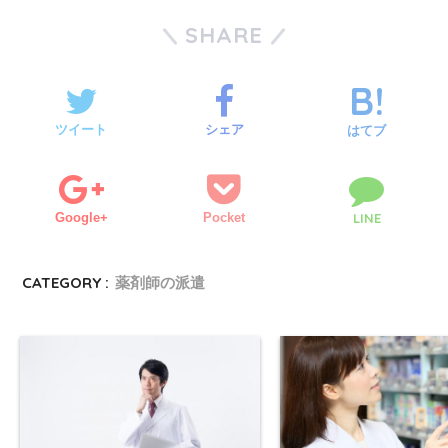
SHARE
ツイート
シェア
はてブ
Google+
Pocket
LINE
CATEGORY :
薬剤師の派遣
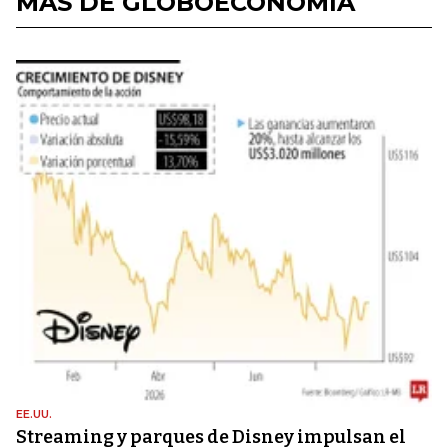
MÁS DE GLOBOECONOMÍA
EE.UU.
Streaming y parques de Disney impulsan el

****************************************

**GOAL OF THE EXERCISE:**
Transcribe the text of every row above line by line, without any changes, and leave the pictures out of the transcription.

**RESPONSE FOR THIS EXERCISE:**
SHARE
ツイート
シェア
はてブ
Google+
Pocket
LINE
CATEGORY :
薬剤師の派遣
MÁS DE GLOBOECONOMÍA
EE.UU.
Streaming y parques de Disney impulsan el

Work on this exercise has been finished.